The next morning, we enjoyed our breakfast fairly early in order to check out and go see the sights of Arashiyama that I mentioned at the beginning of this post. We were able to leave our heavy bags there fortunately. As we left, one of the hostesses offered to take our picture for us out front of the ryokan,
and then as we left, she maintained a very low bow until we were completely out of sight. Our first stop was the famous Tenryu-ji temple. In depth information about this historic temple can be found HERE. The short story is that this temple was the first of the five major Zen Buddhist temples to be established in Kyoto, dating back to the year 1345. This site has, unfortunately, been devastated by major fires no less than eight times! However, each time rehabilitation efforts have been made to great success. It stands today as a Special Place of Scenic Beauty, a designation made by the Japanese government, as well as a UNESCO-registered World Heritage Site.
Near the end of the walking path however, there was a pay-to-enter garden that had been designed and built by a famous Japanese silent film actor. We heard good things from a person walking out, mentioning in particular a lack of crowds as well as a complimentary cup of mattcha and a Japanese sweet. So we decided to check it out. The garden had particularly beautiful moss gardens, as well as beautifully built paths that wound up a short mountain to reveal breathtaking scenery.
At this point we were all starting to get a bit fatigued. Of course, we enjoyed the tea and sweets offered at the garden, but then we made our way back across town towards the ryokan because in order to make it to the monkeys we had to backtrack a bit. That allowed us to hit up that nice coffee shop though which provided us with a nice pick-me-up. We were to need it too, because in order to reach the monkey’s lair we would have to hike up a not-so-shallow mountain.
When we arrived, we were happy to see that the monkeys were, in fact, very free. It seemed to us that they all simply chose to hang out around there. The monkeys were all roaming around cage-free, even hanging out on top of buildings for shade occasionally!
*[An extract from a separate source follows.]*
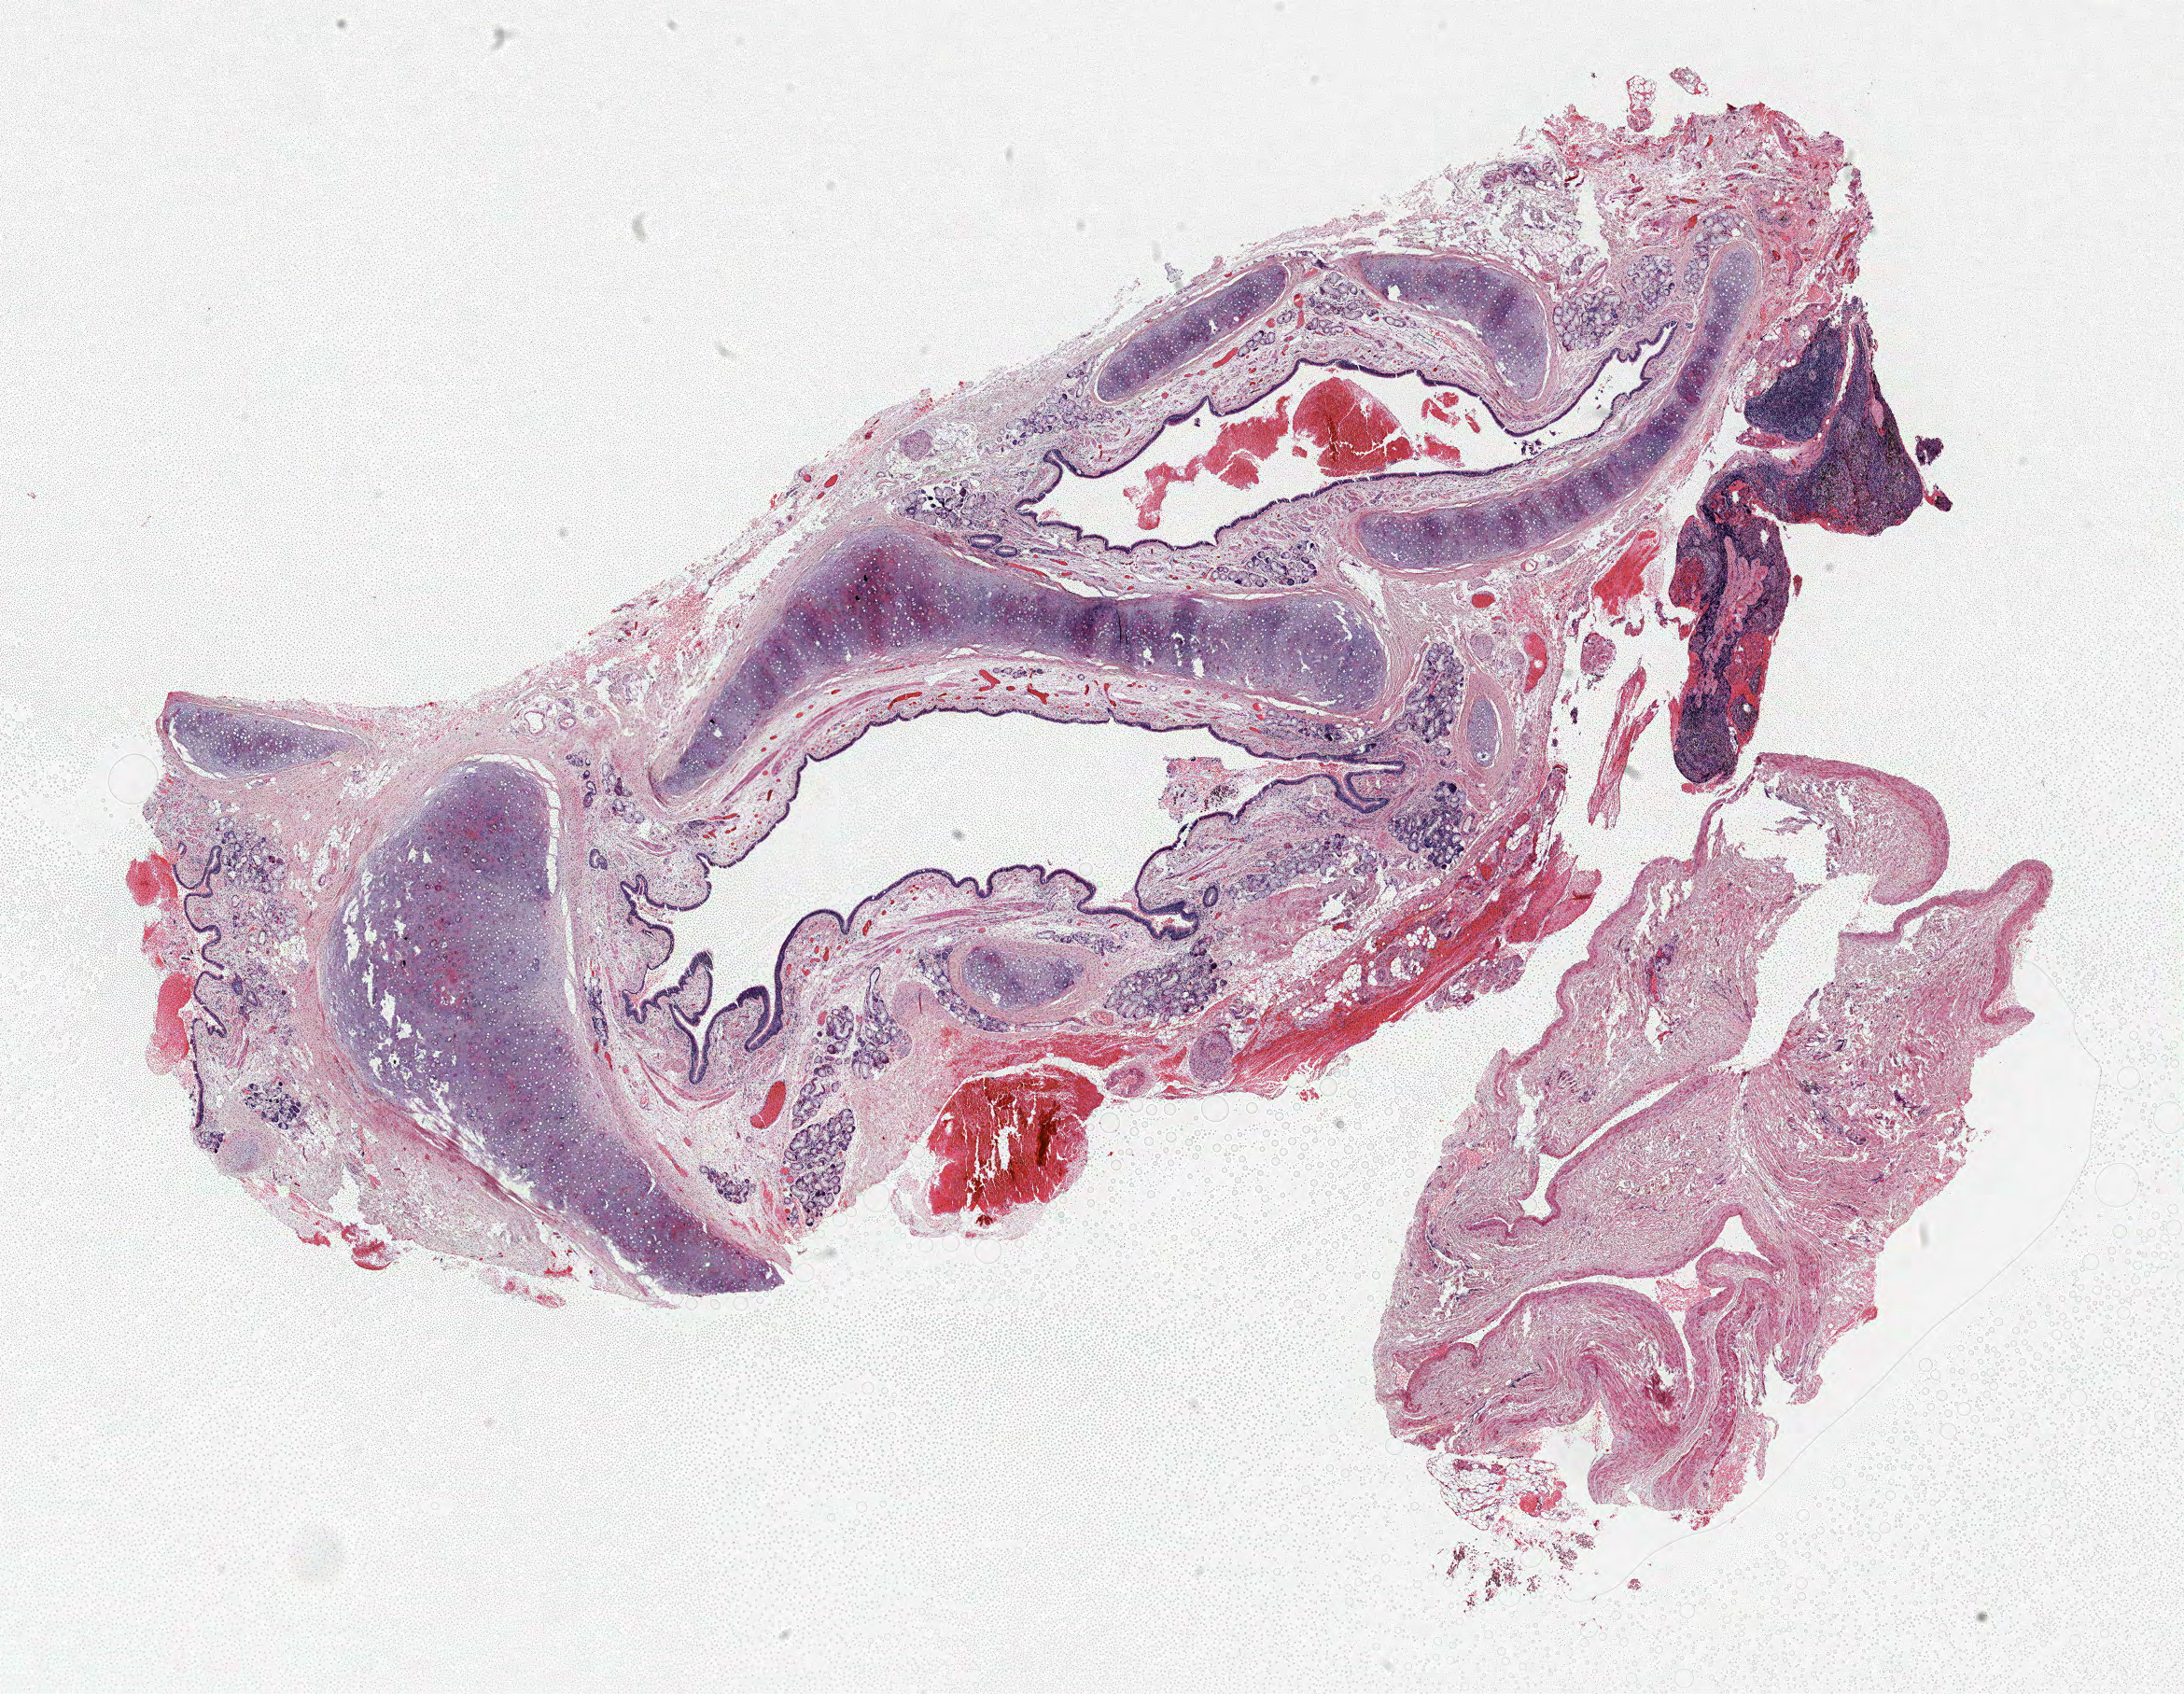
Hematoxylin and eosin (H&E) stained whole-slide image, a low-resolution overview of the entire scanned area, about 18.7 x 14.5 mm, FFPE section, lung. Female, age 57 at enrolment. Grade: moderately differentiated (G2).
Participant's lung-cancer diagnosis: Adenocarcinoma, NOS (ICD-O-3 8140/3). Stage (AJCC 6th edition): IA. Tumour size (pathology): 8 mm. Primary tumour location (clinical record): right lower lobe.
They were incredibly cute, but having felt like we were invading their territory, we didn’t linger here either, so we began our hike back down after about 15 minutes. After that, we made our way back to the ryokan for a final time before beginning our journey back to Osaka. Mom’s time in Japan was rapidly drawing to a close, with her flight leaving the next day from Kansai International. A few hours later and multiple train transfers later, we had settled into our hotel in Shin-Osaka and decided to unceremoniously commemorate mom’s last night in Japan at an Indian restaurant!